What is ‘Mysore-Style’
Mysore (Mysuru) is a city in southern India where the late Sri K. Pattabhi Jois, the guru of the modern ashtanga yoga lineage, established his school of yoga in 1948. Jois’ teachings were based on those of his guru T. Krishnamacharya (born in Mysore) who in turn based his teachings on the Yoga Korunta, a document describing six groups of postures as well as the concepts of vinyasa, drishti, bandhas and mudras, as well as yogic philosophy. The first westerner arrived to practice with Jois in the 1960s, and from that time Ashtanga vinyasa yoga has continued to spread throughout the world and continues to influence many other styles of yoga.
The traditional form of teaching yoga in India is ‘guru-shishya parampara’, or teacher-student uninterrupted oral tradition. The guru or teacher works with each student individually allowing a more student-determined, organic form of learning. More specifically, in the teaching of yoga asanas (postures) a student will spend time learning the aspects, benefits and contraindications of a particular posture as he or she physically practices. When the student masters the asana, he or she is assigned the next posture in the sequence. In this way, the student is able to build his or her individual practice, and develop a greater understanding of the practice as a whole.
In a typical ‘Mysore-style’ practice session, the student arrives at the time appointed by the guru or teacher and begins their practice, continuing up to the posture they are currently learning. At this point the guru will assist or provide further instruction, and, if competence in the posture has been achieved, will assign the next posture in the sequence.

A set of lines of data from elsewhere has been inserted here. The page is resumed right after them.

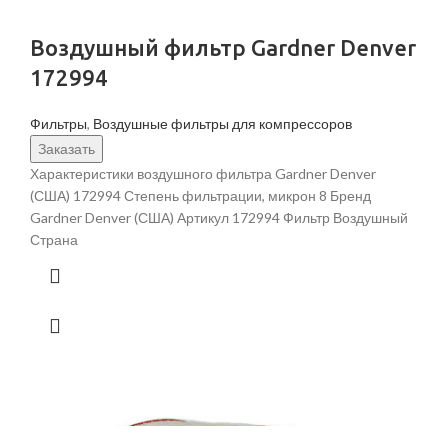
Воздушный фильтр Gardner Denver
172994
Фильтры
,
Воздушные фильтры для компрессоров
Заказать
Характеристики воздушного фильтра Gardner Denver
(США) 172994 Степень фильтрации, микрон 8 Бренд
Gardner Denver (США) Артикул 172994 Фильтр Воздушный
Страна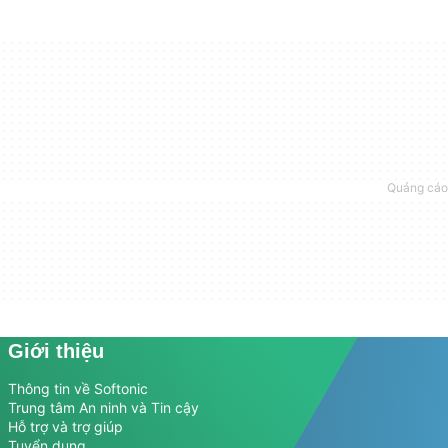
Giới thiệu
Thông tin về Softonic
Trung tâm An ninh và Tin cậy
Hỗ trợ và trợ giúp
Tuyển dụng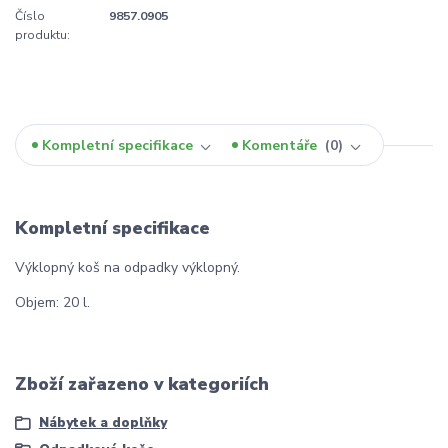
Číslo
9857.0905
produktu:
Kompletní specifikace
Komentáře
0
Kompletní specifikace
Výklopný koš na odpadky výklopný.
Objem: 20 l.
Zboží zařazeno v kategoriích
Nábytek a doplňky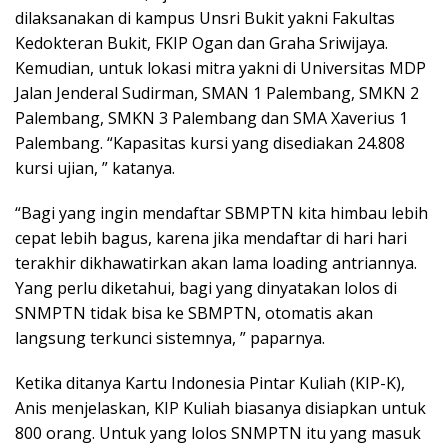
dilaksanakan di kampus Unsri Bukit yakni Fakultas
Kedokteran Bukit, FKIP Ogan dan Graha Sriwijaya.
Kemudian, untuk lokasi mitra yakni di Universitas MDP
Jalan Jenderal Sudirman, SMAN 1 Palembang, SMKN 2
Palembang, SMKN 3 Palembang dan SMA Xaverius 1
Palembang. “Kapasitas kursi yang disediakan 24.808
kursi ujian, ” katanya.
“Bagi yang ingin mendaftar SBMPTN kita himbau lebih
cepat lebih bagus, karena jika mendaftar di hari hari
terakhir dikhawatirkan akan lama loading antriannya.
Yang perlu diketahui, bagi yang dinyatakan lolos di
SNMPTN tidak bisa ke SBMPTN, otomatis akan
langsung terkunci sistemnya, ” paparnya.
Ketika ditanya Kartu Indonesia Pintar Kuliah (KIP-K),
Anis menjelaskan, KIP Kuliah biasanya disiapkan untuk
800 orang. Untuk yang lolos SNMPTN itu yang masuk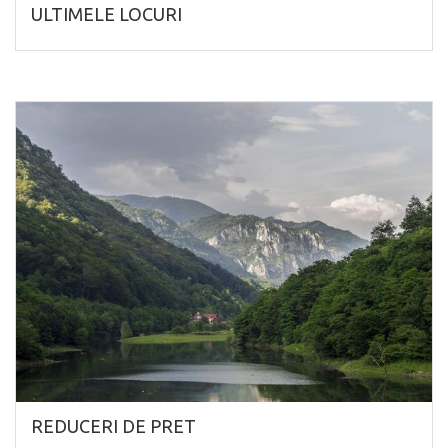
ULTIMELE LOCURI
REDUCERI DE PRET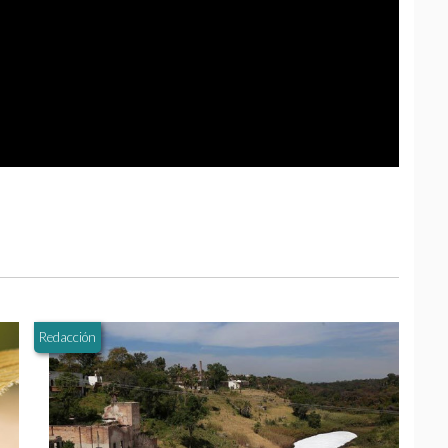
Redacción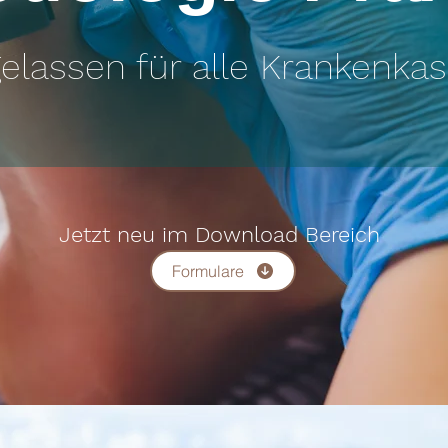
elassen für alle Krankenka
Jetzt neu im Download Bereich
Formulare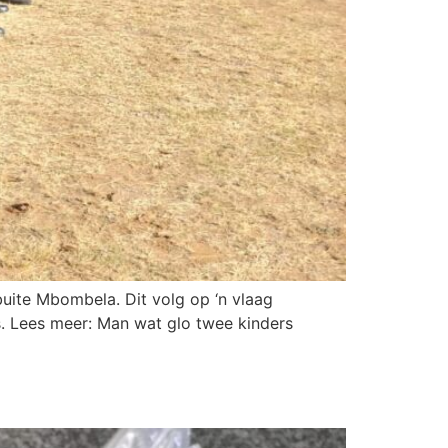
buite Mbombela. Dit volg op ‘n vlaag
. Lees meer: Man wat glo twee kinders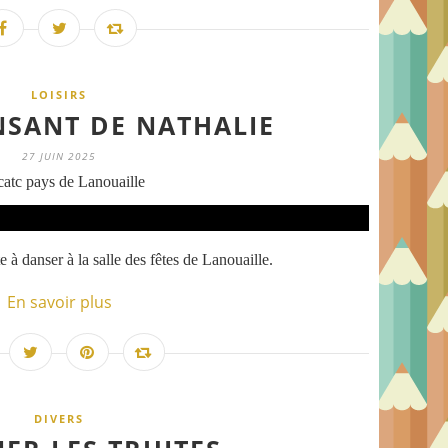
LOISIRS
NSANT DE NATHALIE
27 JUIN 2025
atc pays de Lanouaille
 à danser à la salle des fêtes de Lanouaille.
En savoir plus
DIVERS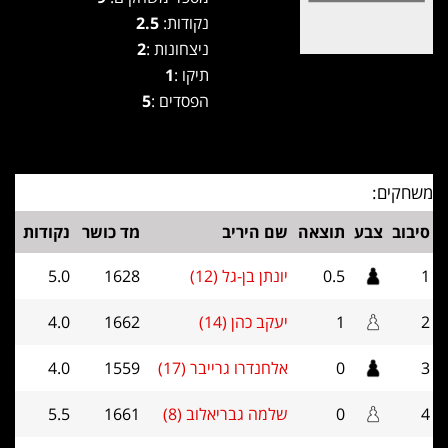
נקודות:
2.5
ניצחונות :
2
תיקו :
1
הפסדים :
5
משחקים:
סיבוב
צבע
תוצאה
שם היריב
מד כושר
נקודות
1
0.5
יונתן בן-גל (12)
1628
5.0
2
1
יעקב כהן (14)
1662
4.0
3
0
אלחנדרו גרייבר (17)
1559
4.0
4
0
שלמה גבריאלוב (8)
1661
5.5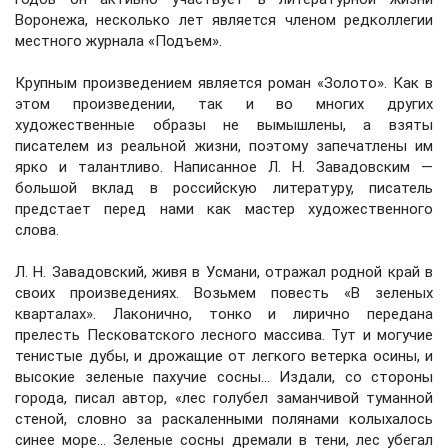
Воронежа, несколько лет является членом редколлегии
местного журнала «Подъем».
Крупным произведением является роман «Золото». Как в
этом произведении, так и во многих других
художественные образы не вымышлены, а взяты
писателем из реальной жизни, поэтому запечатлены им
ярко и талантливо. Написанное Л. Н. Завадовским —
большой вклад в российскую литературу, писатель
предстает перед нами как мастер художественного
слова.
Л. Н. Завадовский, живя в Усмани, отражал родной край в
своих произведениях. Возьмем повесть «В зеленых
кварталах». Лаконично, тонко и лирично передана
прелесть Песковатского лесного массива. Тут и могучие
тенистые дубы, и дрожащие от легкого ветерка осины, и
высокие зеленые пахучие сосны... Издали, со стороны
города, писал автор, «лес голубел заманчивой туманной
стеной, словно за раскаленными полянами колыхалось
синее море... Зеленые сосны дремали в тени, лес убегал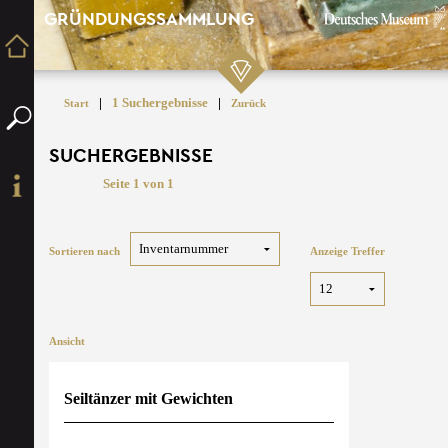
GRÜNDUNGSSAMMLUNG
|
1 Suchergebnisse
|
Start
Zurück
SUCHERGEBNISSE
Seite 1 von 1
Sortieren nach
Anzeige Treffer
Ansicht
Seiltänzer mit Gewichten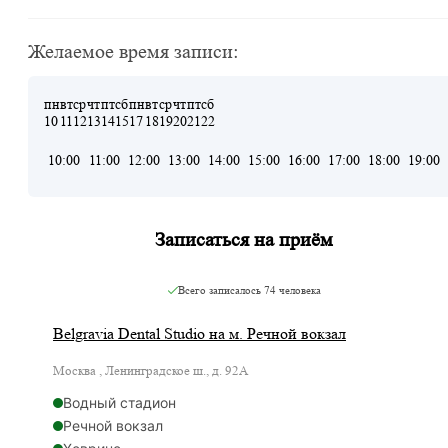
Желаемое время записи:
пн
вт
ср
чт
пт
сб
пн
вт
ср
чт
пт
сб
10
11
12
13
14
15
17
18
19
20
21
22
10:00
11:00
12:00
13:00
14:00
15:00
16:00
17:00
18:00
19:00
Записаться на приём
Всего записалось
74 человека
Belgravia Dental Studio на м. Речной вокзал
Москва , Ленинградское ш., д. 92А
Водный стадион
Речной вокзал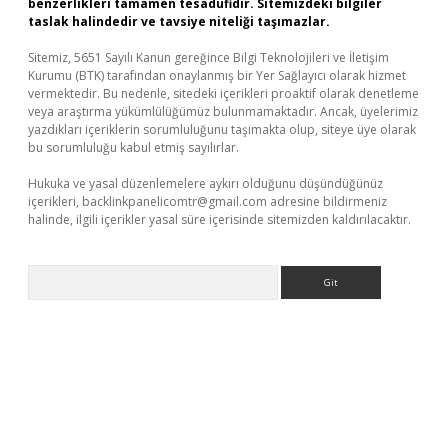
benzerlikleri tamamen tesadüfidir. Sitemizdeki bilgiler
taslak halindedir ve tavsiye niteliği taşımazlar.
Sitemiz, 5651 Sayılı Kanun gereğince Bilgi Teknolojileri ve İletişim
Kurumu (BTK) tarafından onaylanmış bir Yer Sağlayıcı olarak hizmet
vermektedir. Bu nedenle, sitedeki içerikleri proaktif olarak denetleme
veya araştırma yükümlülüğümüz bulunmamaktadır. Ancak, üyelerimiz
yazdıkları içeriklerin sorumluluğunu taşımakta olup, siteye üye olarak
bu sorumluluğu kabul etmiş sayılırlar.
Hukuka ve yasal düzenlemelere aykırı olduğunu düşündüğünüz
içerikleri,
backlinkpanelicomtr@gmail.com
adresine bildirmeniz
halinde, ilgili içerikler yasal süre içerisinde sitemizden kaldırılacaktır.
Arama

Contrary to a led class, where an instructor verbalizes or demonstrates each breath and movement, an individual’s self-practice is a very profound internal journey. The only sound is the constant inhalation and exhalation as each student uses the ujayyi breath to generate heat within the body. At first a new student can be confused, distracted and uncertain of the way forward. But as he or she focuses on the breath and on the posture, the body finds the alignment and the mind settles into the rhythm of the practice. Even though there are many people practicing, each in their own breath or posture, the individual student is surrounded by the energy of the whole.
Mysore-style at Ekam Yoga
Most of Ekam Yoga’s time and space is committed to Mysore-style self-practice because we believe that this method of teaching and practicing yoga is the most liberating for the student. You will learn a lot about your body and your mind- what it will take and what it can give in return. In addition, this practice can be taken with you wherever you go for the rest of your life. Whether you want to practice it in your living room or on the beach during your next vacation, it belongs to you.